## [WORK TASK]
Give back all of the data exactly as written.

──────── DATASET EXCERPTS

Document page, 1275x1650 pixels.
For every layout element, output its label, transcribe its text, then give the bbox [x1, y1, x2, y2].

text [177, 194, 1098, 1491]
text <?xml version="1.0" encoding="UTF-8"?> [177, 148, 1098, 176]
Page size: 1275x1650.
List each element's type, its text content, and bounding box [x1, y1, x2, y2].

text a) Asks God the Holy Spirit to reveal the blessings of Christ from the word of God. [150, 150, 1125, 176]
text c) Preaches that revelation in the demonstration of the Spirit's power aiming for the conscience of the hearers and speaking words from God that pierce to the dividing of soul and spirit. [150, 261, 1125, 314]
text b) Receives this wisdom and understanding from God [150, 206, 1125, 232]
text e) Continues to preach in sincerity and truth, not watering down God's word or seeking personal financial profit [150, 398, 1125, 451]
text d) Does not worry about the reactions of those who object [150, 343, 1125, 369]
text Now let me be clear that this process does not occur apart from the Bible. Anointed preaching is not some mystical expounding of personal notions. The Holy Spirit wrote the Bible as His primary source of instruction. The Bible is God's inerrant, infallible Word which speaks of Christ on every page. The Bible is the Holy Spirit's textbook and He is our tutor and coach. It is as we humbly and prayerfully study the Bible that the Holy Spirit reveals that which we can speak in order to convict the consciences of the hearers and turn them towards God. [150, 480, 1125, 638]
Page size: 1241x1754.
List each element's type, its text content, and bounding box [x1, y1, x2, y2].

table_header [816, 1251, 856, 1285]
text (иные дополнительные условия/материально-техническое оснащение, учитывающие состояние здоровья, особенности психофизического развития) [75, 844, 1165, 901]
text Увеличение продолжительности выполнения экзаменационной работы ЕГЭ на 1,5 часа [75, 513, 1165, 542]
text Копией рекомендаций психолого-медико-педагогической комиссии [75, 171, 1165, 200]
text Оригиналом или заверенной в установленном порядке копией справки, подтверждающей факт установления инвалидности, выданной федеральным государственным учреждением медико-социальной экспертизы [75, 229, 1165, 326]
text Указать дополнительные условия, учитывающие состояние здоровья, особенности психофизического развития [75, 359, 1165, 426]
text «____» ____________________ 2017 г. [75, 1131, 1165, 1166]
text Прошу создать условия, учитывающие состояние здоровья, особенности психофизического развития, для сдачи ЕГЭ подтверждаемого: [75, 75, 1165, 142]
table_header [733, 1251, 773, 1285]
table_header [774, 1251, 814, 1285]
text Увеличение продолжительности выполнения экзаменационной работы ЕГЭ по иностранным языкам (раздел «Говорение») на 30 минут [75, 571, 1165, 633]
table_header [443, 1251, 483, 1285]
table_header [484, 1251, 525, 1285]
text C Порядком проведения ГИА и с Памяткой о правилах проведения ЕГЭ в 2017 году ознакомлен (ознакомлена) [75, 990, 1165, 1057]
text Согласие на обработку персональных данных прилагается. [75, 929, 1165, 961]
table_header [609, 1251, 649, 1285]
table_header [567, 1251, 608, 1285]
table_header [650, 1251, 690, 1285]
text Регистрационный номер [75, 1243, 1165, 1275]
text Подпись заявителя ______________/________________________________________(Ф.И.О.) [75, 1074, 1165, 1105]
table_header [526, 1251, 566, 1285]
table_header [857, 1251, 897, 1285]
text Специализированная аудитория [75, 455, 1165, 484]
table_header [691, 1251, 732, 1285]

────────────────

## [ANSWER AREA]
Document page, 1275x1650 pixels.
For every layout element, output its label, transcribe its text, then give the bbox [x1, y1, x2, y2].

text [177, 194, 1098, 1491]
text <?xml version="1.0" encoding="UTF-8"?> [177, 148, 1098, 176]
Page size: 1275x1650.
List each element's type, its text content, and bounding box [x1, y1, x2, y2].

text a) Asks God the Holy Spirit to reveal the blessings of Christ from the word of God. [150, 150, 1125, 176]
text c) Preaches that revelation in the demonstration of the Spirit's power aiming for the conscience of the hearers and speaking words from God that pierce to the dividing of soul and spirit. [150, 261, 1125, 314]
text b) Receives this wisdom and understanding from God [150, 206, 1125, 232]
text e) Continues to preach in sincerity and truth, not watering down God's word or seeking personal financial profit [150, 398, 1125, 451]
text d) Does not worry about the reactions of those who object [150, 343, 1125, 369]
text Now let me be clear that this process does not occur apart from the Bible. Anointed preaching is not some mystical expounding of personal notions. The Holy Spirit wrote the Bible as His primary source of instruction. The Bible is God's inerrant, infallible Word which speaks of Christ on every page. The Bible is the Holy Spirit's textbook and He is our tutor and coach. It is as we humbly and prayerfully study the Bible that the Holy Spirit reveals that which we can speak in order to convict the consciences of the hearers and turn them towards God. [150, 480, 1125, 638]
Page size: 1241x1754.
List each element's type, its text content, and bounding box [x1, y1, x2, y2].

table_header [816, 1251, 856, 1285]
text (иные дополнительные условия/материально-техническое оснащение, учитывающие состояние здоровья, особенности психофизического развития) [75, 844, 1165, 901]
text Увеличение продолжительности выполнения экзаменационной работы ЕГЭ на 1,5 часа [75, 513, 1165, 542]
text Копией рекомендаций психолого-медико-педагогической комиссии [75, 171, 1165, 200]
text Оригиналом или заверенной в установленном порядке копией справки, подтверждающей факт установления инвалидности, выданной федеральным государственным учреждением медико-социальной экспертизы [75, 229, 1165, 326]
text Указать дополнительные условия, учитывающие состояние здоровья, особенности психофизического развития [75, 359, 1165, 426]
text «____» ____________________ 2017 г. [75, 1131, 1165, 1166]
text Прошу создать условия, учитывающие состояние здоровья, особенности психофизического развития, для сдачи ЕГЭ подтверждаемого: [75, 75, 1165, 142]
table_header [733, 1251, 773, 1285]
table_header [774, 1251, 814, 1285]
text Увеличение продолжительности выполнения экзаменационной работы ЕГЭ по иностранным языкам (раздел «Говорение») на 30 минут [75, 571, 1165, 633]
table_header [443, 1251, 483, 1285]
table_header [484, 1251, 525, 1285]
text C Порядком проведения ГИА и с Памяткой о правилах проведения ЕГЭ в 2017 году ознакомлен (ознакомлена) [75, 990, 1165, 1057]
text Согласие на обработку персональных данных прилагается. [75, 929, 1165, 961]
table_header [609, 1251, 649, 1285]
table_header [567, 1251, 608, 1285]
table_header [650, 1251, 690, 1285]
text Регистрационный номер [75, 1243, 1165, 1275]
text Подпись заявителя ______________/________________________________________(Ф.И.О.) [75, 1074, 1165, 1105]
table_header [526, 1251, 566, 1285]
table_header [857, 1251, 897, 1285]
text Специализированная аудитория [75, 455, 1165, 484]
table_header [691, 1251, 732, 1285]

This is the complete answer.